Erroneamente e con superficialità, l’uso della tecnologia digitale nella scuola si basa su una visione degli esseri umani come elaboratori d’informazioni; una concezione, questa, che rafforza continuamente le ingannevoli concezioni meccanicistiche su cosa sia il pensiero, la comunicazione, la conoscenza.  L’informazione è presentata come il fondamento del pensiero, mentre in realtà la mente umana pensa per mezzo d’idee, non d’informazioni.

Nella sua ultima opera “Le false promesse della rivoluzione digitale” – una forte critica sui pericoli della globalizzazione delle tecnologie digitali – Bowers evidenzia come questa rivoluzione abbia generato la colonizzazione e l’emarginazione di tante culture e di sistemi d’intelligibilità essenziali alla sostenibilità ecologica e civile, con la conseguente perdita di lingue e patrimoni di conoscenze che non possono essere digitalizzati.

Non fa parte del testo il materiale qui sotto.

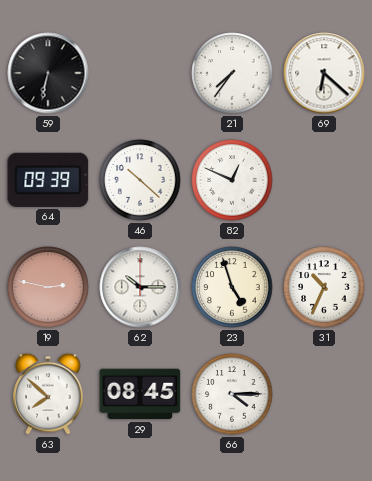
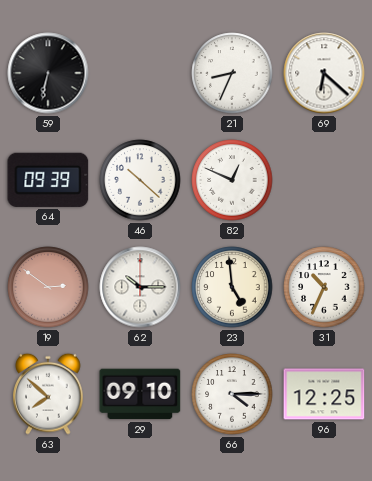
21: 7:36 -> 8:34
19: 2:47 -> 2:51
23: 4:57 -> 4:59
29: 08:45 -> 09:10
96: none -> 12:25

Fritjof Capra, nella sua opera “La rete della vita”,  sostiene che “Molta confusione è provocata dal fatto che gli scienziati informatici usano parole come intelligenza, memoria e linguaggio per descrivere i computer, inducendoci così a credere che queste espressioni si riferiscano ai fenomeni umani di cui abbiamo conoscenza diretta”. L’illustre scienziato precisa che “si tratta di un grave equivoco” poiché “la vera essenza dell’intelligenza consiste nel fatto di agire in modo appropriato quando un problema non è definito chiaramente e le soluzioni non sono evidenti.  Il comportamento dell’uomo, in tali situazioni, si basa sul senso comune, formatosi grazie alle esperienze vissute”. Per quanto riguarda i computer, -aggiunge Capra – “a causa della loro cecità di astrazione e delle limitazioni intrinseche nelle operazioni formali, non hanno senso comune, perciò è impossibile programmarli perché siano intelligenti.”